Step 4: Conduct the Initial Enterprise-wide Risk Assessment & Develop an Action Plan
In many ways, this step is the heart of the initial Enterprise Risk Management process. The focus here is to gain an understanding of and agreement on the organization’s top risks and how they are managed. The assessment is a top-down look at the risks that could potentially be most significant to the organization and its ability to achieve its business objectives. While any organization faces many risks, the starting point is to get a manageable list of what are collectively seen as the most significant risks. Here, members of the risk committee or working group can be most helpful by sharing their views or identifying people in the organization who should be involved in the risk assessment.
While there is no one best way to conduct a risk assessment, many organizations start by obtaining a top-down view of the most important risk exposures from key executives across the organization. This is typically accomplished by starting with a discussion of the organization’s business strategy and its components and then identifying the principal risks that would impede its ability to achieve its strategic objectives.
An alternative is to discuss the strategies and risks of each of its major business units.
The organization should then consider prioritizing or ranking the risks identified.

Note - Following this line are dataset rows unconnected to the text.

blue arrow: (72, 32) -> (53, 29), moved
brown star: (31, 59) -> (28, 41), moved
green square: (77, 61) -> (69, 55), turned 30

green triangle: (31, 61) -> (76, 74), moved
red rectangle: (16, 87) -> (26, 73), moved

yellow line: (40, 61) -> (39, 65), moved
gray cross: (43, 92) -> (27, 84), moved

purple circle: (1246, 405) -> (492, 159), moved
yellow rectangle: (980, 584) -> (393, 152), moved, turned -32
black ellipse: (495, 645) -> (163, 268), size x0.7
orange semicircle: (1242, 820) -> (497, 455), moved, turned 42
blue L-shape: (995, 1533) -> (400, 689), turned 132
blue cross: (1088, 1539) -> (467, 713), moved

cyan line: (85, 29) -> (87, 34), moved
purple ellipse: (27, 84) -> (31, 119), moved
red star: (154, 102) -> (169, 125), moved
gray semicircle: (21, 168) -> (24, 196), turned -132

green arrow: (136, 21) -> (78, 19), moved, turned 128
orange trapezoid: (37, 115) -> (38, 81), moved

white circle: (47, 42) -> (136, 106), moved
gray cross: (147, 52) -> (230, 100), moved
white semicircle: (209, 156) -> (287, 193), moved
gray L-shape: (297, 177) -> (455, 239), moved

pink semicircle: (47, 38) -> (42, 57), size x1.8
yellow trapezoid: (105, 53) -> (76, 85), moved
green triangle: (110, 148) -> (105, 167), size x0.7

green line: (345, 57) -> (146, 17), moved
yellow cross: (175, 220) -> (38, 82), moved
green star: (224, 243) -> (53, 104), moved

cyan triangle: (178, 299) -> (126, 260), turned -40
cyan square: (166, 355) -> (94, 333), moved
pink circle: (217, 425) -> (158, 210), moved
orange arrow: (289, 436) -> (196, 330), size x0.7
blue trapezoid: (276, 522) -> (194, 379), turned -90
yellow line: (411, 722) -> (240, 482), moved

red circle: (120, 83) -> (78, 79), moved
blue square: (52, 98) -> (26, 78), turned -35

This step could be accomplished by a simple ranking of the perceived level of inherent risk or by a more detailed assessment of the probability and impact of each risk. Consider using a basic scale of high, medium and low for each inherent risk as a starting point rather than quantification or modeling. Again, during this initial assessment, many organizations find good discussion and simple classifications helpful. As a result of some of the large and unexpected risks that have manifested themselves lately, some organizations are now expanding their impact and probability assessments to include other factors.
Examples of these new factors include assessing the velocity of a risk or the level of preparedness of the organization for that risk. The organization also needs to assess its risk responses related to identified risks and develop action plans to address any gaps that are beyond those acceptable. Typically, action plans stemming from the initial risk assessment would identify gaps in the existing risk management processes related to the risks identified and detail specific ways to address those gaps. The initial risk assessment exercise is also a time to initiate discussions about the organization’s risk appetite relative to the risks identified.
Some executives find it difficult to articulate, much less discuss, their organization’s risk criteria or sometimes called as risk appetite. To overcome this challenge, consider focusing initially on qualitative or narrative descriptions of the risk criteria or risk appetite, (e.g. the organization may have zero tolerance for anything related to customer or employee safety).
Management can facilitate the discussion of the risk criteria or risk appetite by identifying types of activities or products that they will or will not undertake because of the perceived risks. Alternatively, they may discuss how risk aggressive or conservative they want to be compared to their peers or competitors.